*AVAILABLE DATA*
☆ ☆ ☆ ☆ ☆

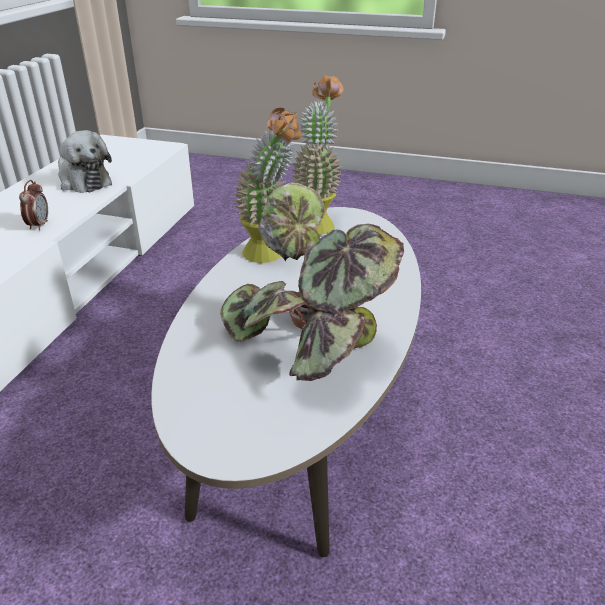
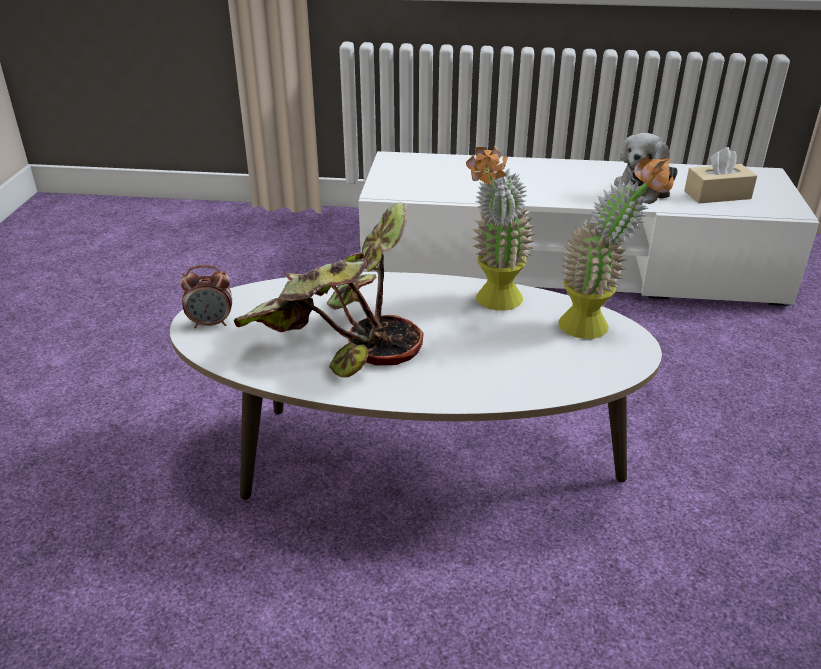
camera: 80 degrees right, 0 degrees up
alarm clock [19,180,48,230] -> alarm clock moved to [180,265,232,328]
none -> beige tissue box [684,147,757,204]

☆ ☆ ☆ ☆ ☆

Without the pictures, write out the whole listing exactly as it appears.

camera: 80 degrees right, 0 degrees up
alarm clock [19,180,48,230] -> alarm clock moved to [180,265,232,328]
none -> beige tissue box [684,147,757,204]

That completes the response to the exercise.